Let us now praise the local sushi joint, the restaurant genre in which Japanese chefs throw away any pretense of authenticity in the name of pleasing Americans. They’re all over Orange County, almost rarely patronized by actual Japanese (who head to Tustin or Costa Mesa for a taste of home), yet always busy because fat-conscious OC still thinks polishing off a hand roll and a cut roll glopped with mayo and teriyaki sauce in one sitting is still healthy.
These neighborhood spots are of varying worth and don’t really get customers outside of their neighborhood because everyone has one near where they live. I lost mine years ago, when the chef behind the counter complained that I cussed too much when I talked with friends. But I think I’ve found a new place in Mika Sushi. It’s not a local sushi restaurant, per se: most of its customers come from the nearby CHOC and St. Joseph Hospital, the OCTA, or other office buildings, or they are commuters looking for a quick bite before hopping onto the 5.
But Mika features everything a casual sushi-eater needs: an encyclopedic menu that spans everything from teriyaki bowls to udon to build-your-own bento box combos, plus a jaw-dropping selection of more than 50 sushi rolls. The names alone are worth a visit: explosive (Dynamite, T.N.T.), murderous (both the Tuna Killer and Salmon Killer are just the namesake fish on top of themselves), ethnic (the difference between the Aloha and Hawaiian?
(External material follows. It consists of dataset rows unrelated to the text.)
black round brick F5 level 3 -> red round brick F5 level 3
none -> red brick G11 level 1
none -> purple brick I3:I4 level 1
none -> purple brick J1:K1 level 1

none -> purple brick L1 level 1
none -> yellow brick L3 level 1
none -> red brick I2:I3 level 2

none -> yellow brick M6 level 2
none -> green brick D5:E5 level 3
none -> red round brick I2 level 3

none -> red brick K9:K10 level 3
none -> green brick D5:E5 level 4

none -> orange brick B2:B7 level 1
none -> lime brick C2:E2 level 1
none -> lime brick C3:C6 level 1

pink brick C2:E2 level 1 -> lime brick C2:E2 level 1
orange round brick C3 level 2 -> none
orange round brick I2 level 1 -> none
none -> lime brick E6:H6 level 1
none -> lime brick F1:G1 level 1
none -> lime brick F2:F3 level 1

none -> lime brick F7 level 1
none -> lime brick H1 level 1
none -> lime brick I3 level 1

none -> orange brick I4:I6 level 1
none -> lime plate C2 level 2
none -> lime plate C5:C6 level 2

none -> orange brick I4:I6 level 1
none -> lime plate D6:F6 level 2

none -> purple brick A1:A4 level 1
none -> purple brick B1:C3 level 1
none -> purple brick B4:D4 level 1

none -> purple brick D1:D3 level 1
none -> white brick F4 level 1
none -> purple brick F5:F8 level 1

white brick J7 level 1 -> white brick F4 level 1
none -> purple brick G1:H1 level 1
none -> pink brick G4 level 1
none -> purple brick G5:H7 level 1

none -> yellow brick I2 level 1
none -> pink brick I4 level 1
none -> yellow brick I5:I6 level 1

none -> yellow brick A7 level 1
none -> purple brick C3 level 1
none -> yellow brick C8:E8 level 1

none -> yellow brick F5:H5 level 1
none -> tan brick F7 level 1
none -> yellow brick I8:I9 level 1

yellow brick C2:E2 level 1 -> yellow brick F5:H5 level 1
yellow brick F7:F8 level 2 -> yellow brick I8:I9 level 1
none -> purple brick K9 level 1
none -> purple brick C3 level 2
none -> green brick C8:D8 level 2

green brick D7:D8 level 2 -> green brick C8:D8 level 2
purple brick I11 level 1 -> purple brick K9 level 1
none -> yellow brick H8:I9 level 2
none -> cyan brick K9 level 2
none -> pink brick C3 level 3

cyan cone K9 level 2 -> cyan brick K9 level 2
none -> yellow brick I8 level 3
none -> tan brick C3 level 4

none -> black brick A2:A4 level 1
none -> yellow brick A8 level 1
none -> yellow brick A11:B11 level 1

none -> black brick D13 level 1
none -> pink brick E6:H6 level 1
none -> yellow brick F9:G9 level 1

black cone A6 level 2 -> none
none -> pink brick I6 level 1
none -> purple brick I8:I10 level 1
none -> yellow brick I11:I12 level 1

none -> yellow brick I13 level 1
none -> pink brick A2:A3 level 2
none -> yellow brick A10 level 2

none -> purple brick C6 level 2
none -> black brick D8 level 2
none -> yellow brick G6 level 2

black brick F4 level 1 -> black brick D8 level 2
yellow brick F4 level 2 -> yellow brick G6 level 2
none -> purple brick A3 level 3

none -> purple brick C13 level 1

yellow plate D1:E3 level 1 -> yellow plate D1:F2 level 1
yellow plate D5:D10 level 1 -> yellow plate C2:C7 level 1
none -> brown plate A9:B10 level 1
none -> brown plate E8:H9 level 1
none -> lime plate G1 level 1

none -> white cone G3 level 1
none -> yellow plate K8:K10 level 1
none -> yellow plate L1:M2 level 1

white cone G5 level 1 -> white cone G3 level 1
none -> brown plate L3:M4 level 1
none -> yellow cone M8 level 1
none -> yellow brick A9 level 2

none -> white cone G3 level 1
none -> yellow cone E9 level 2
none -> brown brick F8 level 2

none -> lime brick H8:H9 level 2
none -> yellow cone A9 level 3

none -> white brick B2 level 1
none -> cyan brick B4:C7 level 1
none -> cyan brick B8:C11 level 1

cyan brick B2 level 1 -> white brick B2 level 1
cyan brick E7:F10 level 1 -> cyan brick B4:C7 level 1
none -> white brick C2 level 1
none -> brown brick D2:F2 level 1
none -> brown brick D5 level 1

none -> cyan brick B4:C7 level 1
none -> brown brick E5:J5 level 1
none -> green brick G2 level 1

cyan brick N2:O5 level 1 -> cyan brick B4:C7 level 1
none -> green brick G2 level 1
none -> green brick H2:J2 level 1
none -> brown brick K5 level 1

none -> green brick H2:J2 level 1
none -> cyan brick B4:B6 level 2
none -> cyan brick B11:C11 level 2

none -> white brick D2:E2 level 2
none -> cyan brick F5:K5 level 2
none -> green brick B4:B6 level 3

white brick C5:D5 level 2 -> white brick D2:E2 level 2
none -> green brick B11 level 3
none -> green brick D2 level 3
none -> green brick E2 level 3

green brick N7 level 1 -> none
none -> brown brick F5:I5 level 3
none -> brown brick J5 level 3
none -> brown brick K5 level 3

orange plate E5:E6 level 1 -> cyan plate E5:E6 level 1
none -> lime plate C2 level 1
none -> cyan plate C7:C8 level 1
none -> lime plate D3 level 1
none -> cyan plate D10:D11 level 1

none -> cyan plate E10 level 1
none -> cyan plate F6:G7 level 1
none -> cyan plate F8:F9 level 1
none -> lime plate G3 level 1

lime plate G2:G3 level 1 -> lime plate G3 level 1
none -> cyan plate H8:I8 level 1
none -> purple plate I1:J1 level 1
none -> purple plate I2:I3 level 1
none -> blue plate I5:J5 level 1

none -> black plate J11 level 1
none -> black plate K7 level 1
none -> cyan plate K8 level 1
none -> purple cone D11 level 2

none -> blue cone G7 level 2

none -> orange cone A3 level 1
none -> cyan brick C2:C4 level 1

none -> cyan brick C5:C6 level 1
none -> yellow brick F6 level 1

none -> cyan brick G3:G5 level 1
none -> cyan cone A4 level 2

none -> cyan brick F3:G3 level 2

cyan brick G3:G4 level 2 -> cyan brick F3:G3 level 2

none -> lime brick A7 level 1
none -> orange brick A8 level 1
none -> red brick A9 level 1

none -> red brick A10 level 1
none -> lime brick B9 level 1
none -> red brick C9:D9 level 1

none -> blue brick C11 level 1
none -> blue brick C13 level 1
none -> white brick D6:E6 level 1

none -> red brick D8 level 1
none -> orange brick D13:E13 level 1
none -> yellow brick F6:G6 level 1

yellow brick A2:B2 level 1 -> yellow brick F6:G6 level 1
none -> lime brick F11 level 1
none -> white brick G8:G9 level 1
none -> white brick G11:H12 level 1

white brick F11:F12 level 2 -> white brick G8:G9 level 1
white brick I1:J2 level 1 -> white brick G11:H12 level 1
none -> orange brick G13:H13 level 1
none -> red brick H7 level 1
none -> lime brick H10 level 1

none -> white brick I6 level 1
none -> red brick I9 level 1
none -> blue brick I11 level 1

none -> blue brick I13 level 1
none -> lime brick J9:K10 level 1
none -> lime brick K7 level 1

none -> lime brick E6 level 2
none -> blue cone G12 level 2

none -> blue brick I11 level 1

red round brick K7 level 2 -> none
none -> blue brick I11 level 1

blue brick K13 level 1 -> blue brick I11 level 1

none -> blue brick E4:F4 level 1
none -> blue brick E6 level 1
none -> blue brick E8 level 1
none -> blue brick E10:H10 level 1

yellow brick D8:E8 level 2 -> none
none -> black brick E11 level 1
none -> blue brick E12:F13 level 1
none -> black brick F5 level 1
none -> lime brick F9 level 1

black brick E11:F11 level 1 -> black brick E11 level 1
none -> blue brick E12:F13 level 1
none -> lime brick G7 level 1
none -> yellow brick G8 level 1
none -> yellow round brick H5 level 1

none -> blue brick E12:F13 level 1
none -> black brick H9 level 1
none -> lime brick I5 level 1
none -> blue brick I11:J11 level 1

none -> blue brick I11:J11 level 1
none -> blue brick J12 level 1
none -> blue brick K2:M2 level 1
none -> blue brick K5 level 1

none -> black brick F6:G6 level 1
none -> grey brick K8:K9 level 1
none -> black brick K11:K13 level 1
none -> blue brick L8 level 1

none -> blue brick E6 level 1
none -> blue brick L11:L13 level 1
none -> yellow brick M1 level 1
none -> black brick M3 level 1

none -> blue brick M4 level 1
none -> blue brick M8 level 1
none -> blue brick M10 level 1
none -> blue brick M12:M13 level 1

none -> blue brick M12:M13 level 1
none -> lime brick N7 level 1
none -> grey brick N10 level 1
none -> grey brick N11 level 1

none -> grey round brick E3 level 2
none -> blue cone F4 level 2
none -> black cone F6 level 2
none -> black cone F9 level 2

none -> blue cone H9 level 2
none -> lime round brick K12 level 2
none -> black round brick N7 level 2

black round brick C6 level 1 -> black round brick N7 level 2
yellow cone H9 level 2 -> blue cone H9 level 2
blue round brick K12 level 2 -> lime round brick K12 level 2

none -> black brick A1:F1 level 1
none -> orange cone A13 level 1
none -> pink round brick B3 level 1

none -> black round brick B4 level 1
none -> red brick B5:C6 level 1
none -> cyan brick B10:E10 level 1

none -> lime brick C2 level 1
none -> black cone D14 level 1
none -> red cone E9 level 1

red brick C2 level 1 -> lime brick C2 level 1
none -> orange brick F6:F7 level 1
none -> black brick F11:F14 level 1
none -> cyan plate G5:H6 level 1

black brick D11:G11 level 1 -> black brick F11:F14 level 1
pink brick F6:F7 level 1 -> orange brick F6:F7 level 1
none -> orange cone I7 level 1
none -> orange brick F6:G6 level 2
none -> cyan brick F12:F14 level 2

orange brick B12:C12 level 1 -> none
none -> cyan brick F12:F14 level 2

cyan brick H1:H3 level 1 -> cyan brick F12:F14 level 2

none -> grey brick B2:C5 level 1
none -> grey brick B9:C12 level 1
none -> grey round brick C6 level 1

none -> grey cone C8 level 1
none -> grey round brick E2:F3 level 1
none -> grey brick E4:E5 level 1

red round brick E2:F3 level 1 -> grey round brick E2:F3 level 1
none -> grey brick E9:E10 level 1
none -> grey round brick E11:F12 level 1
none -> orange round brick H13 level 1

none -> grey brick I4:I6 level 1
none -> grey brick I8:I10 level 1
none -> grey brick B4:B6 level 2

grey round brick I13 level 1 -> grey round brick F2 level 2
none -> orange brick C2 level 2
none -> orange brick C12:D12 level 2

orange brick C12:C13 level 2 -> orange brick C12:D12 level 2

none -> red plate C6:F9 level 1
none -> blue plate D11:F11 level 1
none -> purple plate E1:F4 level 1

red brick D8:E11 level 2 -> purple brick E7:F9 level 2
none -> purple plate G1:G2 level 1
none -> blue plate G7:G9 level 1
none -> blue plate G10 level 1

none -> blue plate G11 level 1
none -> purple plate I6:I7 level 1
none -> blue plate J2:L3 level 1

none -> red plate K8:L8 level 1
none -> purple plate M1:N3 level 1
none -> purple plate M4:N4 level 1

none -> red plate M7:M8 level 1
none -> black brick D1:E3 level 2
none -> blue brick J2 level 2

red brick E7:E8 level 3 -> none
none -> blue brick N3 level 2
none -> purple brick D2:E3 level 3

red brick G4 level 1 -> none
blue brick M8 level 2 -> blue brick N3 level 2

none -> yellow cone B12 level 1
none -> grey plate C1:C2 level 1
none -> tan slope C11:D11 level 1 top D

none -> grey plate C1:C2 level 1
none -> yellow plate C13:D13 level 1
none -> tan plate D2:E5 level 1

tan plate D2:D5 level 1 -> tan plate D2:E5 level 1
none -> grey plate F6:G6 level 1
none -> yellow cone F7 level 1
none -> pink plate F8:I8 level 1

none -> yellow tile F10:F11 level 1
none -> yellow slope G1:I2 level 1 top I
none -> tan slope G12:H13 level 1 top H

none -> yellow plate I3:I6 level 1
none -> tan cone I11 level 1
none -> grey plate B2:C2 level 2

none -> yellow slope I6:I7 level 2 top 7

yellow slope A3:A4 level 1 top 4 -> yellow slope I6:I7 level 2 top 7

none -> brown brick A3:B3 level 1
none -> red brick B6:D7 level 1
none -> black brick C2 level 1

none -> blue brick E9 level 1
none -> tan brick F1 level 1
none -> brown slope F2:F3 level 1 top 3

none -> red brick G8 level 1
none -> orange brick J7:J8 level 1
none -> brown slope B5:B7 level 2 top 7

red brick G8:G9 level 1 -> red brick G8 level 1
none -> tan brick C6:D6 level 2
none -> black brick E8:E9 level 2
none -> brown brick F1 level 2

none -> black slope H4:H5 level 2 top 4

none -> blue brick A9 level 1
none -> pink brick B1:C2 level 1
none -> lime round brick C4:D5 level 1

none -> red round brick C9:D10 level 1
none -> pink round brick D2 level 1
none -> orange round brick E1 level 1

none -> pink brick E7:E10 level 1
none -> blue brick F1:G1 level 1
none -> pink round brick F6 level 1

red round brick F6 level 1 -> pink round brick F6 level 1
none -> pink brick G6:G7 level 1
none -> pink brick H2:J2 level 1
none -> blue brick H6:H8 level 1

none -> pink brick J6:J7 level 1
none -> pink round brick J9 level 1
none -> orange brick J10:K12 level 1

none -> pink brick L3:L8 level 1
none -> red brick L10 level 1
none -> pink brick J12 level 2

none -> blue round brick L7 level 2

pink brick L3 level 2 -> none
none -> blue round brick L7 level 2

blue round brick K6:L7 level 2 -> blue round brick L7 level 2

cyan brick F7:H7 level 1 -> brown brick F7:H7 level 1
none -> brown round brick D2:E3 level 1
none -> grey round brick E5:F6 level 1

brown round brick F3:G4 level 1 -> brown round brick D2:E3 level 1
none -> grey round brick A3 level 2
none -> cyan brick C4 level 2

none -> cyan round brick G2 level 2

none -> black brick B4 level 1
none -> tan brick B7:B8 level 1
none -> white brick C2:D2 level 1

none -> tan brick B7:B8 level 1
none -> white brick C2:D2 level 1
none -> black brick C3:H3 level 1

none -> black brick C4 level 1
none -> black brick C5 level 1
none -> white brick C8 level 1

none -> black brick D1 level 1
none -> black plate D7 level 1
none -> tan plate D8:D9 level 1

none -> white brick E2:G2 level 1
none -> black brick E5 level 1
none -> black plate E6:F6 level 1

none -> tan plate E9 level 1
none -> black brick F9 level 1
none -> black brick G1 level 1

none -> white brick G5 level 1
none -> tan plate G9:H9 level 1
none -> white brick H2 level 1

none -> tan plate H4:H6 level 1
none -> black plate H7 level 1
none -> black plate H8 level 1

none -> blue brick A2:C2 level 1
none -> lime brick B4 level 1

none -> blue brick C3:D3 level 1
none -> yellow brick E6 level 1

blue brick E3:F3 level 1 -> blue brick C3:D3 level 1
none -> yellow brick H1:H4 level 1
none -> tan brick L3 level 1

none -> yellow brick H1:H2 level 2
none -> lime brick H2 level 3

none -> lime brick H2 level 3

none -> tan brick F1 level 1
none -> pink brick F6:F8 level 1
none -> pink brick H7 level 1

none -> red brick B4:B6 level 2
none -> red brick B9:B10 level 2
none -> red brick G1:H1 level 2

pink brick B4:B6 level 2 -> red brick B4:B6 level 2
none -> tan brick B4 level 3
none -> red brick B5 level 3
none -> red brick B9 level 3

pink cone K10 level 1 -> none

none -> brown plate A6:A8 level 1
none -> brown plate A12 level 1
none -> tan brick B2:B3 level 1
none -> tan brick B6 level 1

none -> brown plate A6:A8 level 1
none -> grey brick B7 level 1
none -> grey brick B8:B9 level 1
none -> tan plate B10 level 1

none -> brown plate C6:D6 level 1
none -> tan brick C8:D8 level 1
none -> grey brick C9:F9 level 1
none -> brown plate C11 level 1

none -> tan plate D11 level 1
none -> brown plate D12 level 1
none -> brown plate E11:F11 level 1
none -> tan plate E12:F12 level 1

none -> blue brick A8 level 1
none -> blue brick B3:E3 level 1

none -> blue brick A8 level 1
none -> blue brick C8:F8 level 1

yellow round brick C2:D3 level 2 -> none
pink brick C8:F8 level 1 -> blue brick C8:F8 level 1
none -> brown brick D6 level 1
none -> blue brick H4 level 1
The former has fried onions and albacore), descriptive (Hot Night roll has spicy tuna and Sriracha), and just weird (who’s Jessica, and why is her roll a simple shrimp crunch roll with toppings alternating between salmon and tuna?). Honestly, the rolls all taste the same after a while, especially because Mika doesn’t go light with its various sauces. But they’re all good, and simplicity is okay—sometimes, you and your pals don’t want to try some esoteric fish composed with the beauty of a ukiyo-e print.